Mr Pawan Munjal, Managing Director, Hero Honda Motors Ltd, said such steps as depreciation on investments for capacity expansion, tax exemption on R&D, excise concession on tractors and ambulances and duty reduction on steel, will further boost the booming auto industry.

Analysis

THE Union Budget's attempt at giving an impetus to research and development in the automotive industry is unlikely to lead to a spurt in investments in technology, design and primary automotive research in the short term.

However, if the measures to promote investments in R&D are sustained as part of the government's long-term focus for the automotive industry, it could potentially have a big impact on domestic automobile manufacturers' plans for upgrading process and product technology to global standards.

Further, in addition to the investments into the software side of R&D, such as in CAD/CAM, design prototyping and embedded software for control systems, which is already happening (for example at Bosch's software centre near Bangalore), fresh investments into testing and the hardware side of R&D could receive a boost.

The beneficial impact of the 150 per cent deduction of expenditure on in-house R&D facilities could be felt more by indigenous passenger car and two-wheeler manufacturers such as Mahindra & Mahindra (M&M), Tata Motors, Bajaj Auto and TVS Motors. Of course, the other automotive manufacturers amongst the wholly owned subsidiaries and Maruti Udyog, which is uniquely positioned in the joint sector, may also seriously consider investments in R&D. But the trigger for them to set up R&D facilities in India will not necessarily dependent so much on the availability of tax benefits.

Their investments into research will be more dependent on the availability of skilled research personnel, access to hi-tech scientific inputs and protection of intellectual property.

It is also a point to be noted that many of the overseas passenger vehicle manufacturers who have set up manufacturing subsidiaries in India have only been launching their international models here, with the exception of Ford Ikon.

The only investments into peripheral research by these companies would have been towards homologating the international models for Indian conditions.

However, where companies have drawn up long-terms plans for the domestic market, which include India-specific products (even if they are to be developed from an existing platform), the tax sops to R&D expenditure could boost the possibility of investments into in-house and local development centres.

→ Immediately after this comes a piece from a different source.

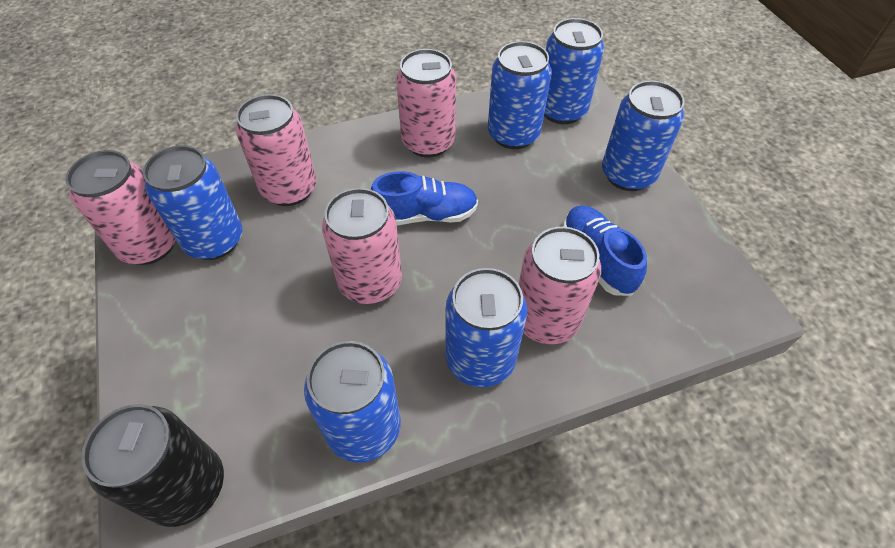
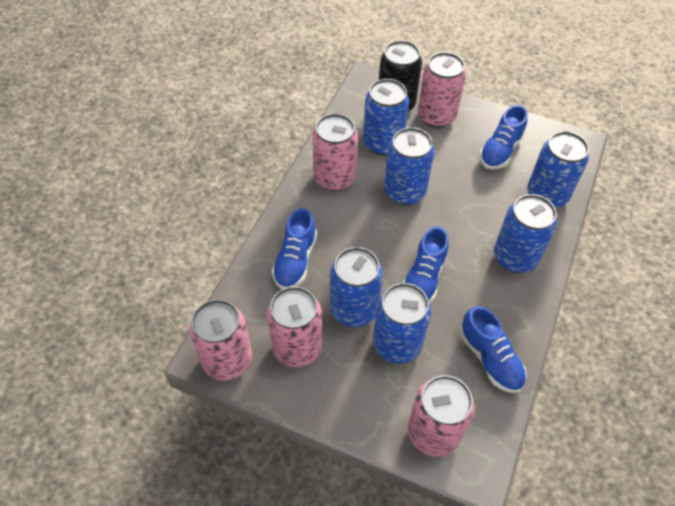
blue shoe: [371,171,478,225] [563,206,647,296] = 2 -> [272,208,317,289] [403,226,449,303] [460,306,527,393] [479,105,528,169] = 4

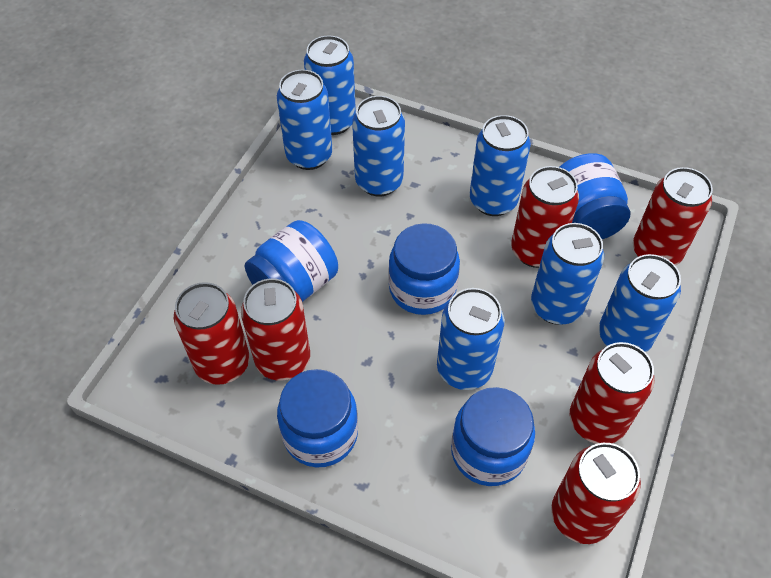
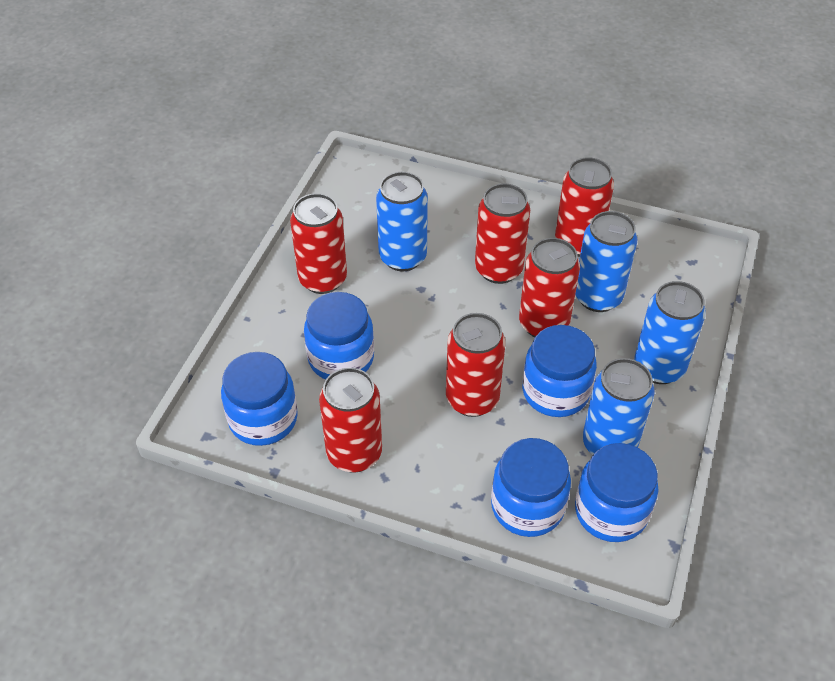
blue can: [277,70,332,170] [304,35,356,135] [352,96,405,197] [437,288,504,390] [470,115,531,216] [531,223,604,325] [599,254,681,352] = 7 -> [376,172,428,272] [575,211,638,312] [583,358,655,455] [634,281,706,384] = 4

Both M&M and Tata Motors have broken into the mass market for passenger vehicles in a big way and are attempting to benchmark their products to global quality and cost standards. Their efforts could receive a further boost from this tax sop. Similarly, Maruti's plans to develop and productionise a mass-market car completely in-house, and through indigenous inputs by 2007 will also get a leg up from the government's budgetary proposal.